IEEE Trans Biomed Eng. 2026 Mar 3;PP. doi: 10.1109/TBME.2026.3669561. Online ahead of print.
ABSTRACT
OBJECTIVE: To enable reliable, noise-robust monitoring of lesion formation during radiofrequency (RF) ablation with intracardiac echocardiography (ICE), this study introduces Dynamic Distribution Entropy (DDE), which quantifies temporal-spatial changes in backscatter statistics while suppressing ablation-induced interference.
METHODS: DDE integrates ultrafast plane-wave acquisition with singular value decomposition clutter filtering to stabilize entropy estimates. We evaluated DDE in (i) simulations modeling ablation-driven scatterer-size changes and (ii) ex-vivo porcine hearts imaged by ICE during RF ablation. DDE was compared with typical Shannon entropy, k-nearest neighbor entropy, cumulative residual entropy, and horizontally normalized Shannon entropy.
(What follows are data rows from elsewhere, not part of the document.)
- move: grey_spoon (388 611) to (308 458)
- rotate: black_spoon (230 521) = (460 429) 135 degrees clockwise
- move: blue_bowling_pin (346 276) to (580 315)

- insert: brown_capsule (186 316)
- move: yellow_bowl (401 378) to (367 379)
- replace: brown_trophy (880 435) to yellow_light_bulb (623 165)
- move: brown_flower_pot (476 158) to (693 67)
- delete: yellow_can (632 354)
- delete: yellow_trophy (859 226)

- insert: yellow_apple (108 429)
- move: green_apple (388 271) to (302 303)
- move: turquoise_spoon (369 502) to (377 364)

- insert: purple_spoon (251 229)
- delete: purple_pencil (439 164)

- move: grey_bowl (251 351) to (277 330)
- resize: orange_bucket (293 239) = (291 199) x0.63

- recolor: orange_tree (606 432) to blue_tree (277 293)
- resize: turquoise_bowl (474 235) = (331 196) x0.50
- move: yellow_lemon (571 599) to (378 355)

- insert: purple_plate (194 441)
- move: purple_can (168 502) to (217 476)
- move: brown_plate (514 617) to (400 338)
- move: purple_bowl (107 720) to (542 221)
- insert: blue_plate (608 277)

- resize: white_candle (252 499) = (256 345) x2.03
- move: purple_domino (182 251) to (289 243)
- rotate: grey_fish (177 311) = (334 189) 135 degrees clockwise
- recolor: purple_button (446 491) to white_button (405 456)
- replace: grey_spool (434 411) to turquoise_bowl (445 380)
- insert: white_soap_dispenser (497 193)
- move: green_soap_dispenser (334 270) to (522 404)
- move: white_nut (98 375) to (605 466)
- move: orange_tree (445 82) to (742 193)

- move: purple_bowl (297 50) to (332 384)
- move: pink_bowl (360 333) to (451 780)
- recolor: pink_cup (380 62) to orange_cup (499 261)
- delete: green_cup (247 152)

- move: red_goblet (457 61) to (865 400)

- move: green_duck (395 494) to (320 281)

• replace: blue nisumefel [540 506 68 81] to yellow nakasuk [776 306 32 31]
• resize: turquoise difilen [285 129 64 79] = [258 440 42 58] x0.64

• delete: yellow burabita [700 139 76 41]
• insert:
Metrics included structural similarity (SSIM), intersection-over-union (IoU), and lesion-size agreement versus optical ground truth.
RESULTS: In simulations, DDE and CRE closely tracked dynamic scatterer evolution, yielding highest SSIM over frames (0.96). In ex-vivo experiments, DDE demonstrated the most accurate lesion-size estimation under RF-ON conditions, exhibiting the lowest bias (4.85 mm2), standard deviation (1.53 mm2), and root mean square error (5.08 mm2) among all evaluated entropy-based methods. Lesion sizes derived from DDE exhibited the best agreement with optical measurements.
CONCLUSION: DDE provides robust and accurate intraoperative monitoring of lesion formation in ICE guided RF ablation, outperforming conventional entropy imaging under ablation-related noise.
SIGNIFICANCE: DDE offers a practical, noise-resistant quantitative ultrasound biomarker for real-time lesion assessment, supporting decision-making during ICE-guided cardiac ablation without requiring changes to clinical workflow.